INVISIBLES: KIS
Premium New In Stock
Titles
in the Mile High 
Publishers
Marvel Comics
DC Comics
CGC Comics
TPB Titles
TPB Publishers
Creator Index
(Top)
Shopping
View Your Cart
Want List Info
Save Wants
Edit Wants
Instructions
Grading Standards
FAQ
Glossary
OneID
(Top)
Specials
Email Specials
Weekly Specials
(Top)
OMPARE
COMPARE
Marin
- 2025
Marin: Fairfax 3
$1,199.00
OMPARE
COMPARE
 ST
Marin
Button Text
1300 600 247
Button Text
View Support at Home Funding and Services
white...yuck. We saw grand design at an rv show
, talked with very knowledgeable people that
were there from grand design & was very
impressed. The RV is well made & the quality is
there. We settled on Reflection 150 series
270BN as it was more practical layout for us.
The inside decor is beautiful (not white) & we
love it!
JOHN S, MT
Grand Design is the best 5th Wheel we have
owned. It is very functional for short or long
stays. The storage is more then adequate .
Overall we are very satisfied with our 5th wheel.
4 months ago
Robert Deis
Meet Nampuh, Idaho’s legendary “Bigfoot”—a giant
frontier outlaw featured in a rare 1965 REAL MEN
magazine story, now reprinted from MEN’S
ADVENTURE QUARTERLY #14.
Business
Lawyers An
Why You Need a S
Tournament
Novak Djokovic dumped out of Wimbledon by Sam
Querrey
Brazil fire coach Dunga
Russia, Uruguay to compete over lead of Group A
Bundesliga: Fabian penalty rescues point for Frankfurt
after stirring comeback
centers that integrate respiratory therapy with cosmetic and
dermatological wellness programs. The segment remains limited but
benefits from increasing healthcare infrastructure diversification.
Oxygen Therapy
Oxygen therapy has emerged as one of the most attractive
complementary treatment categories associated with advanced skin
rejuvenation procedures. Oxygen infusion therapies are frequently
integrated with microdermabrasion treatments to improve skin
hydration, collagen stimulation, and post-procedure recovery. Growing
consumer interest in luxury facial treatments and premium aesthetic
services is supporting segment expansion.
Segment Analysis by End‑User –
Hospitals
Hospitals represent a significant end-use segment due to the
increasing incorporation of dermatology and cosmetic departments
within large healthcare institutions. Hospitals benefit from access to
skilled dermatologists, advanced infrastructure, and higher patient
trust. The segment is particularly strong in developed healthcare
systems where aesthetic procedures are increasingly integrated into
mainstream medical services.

_ _ _ _ _

* **Task to complete**
Your task is to collect every line above that contains the word "View".

* **Task result**
View Your Cart
View Support at Home Funding and Services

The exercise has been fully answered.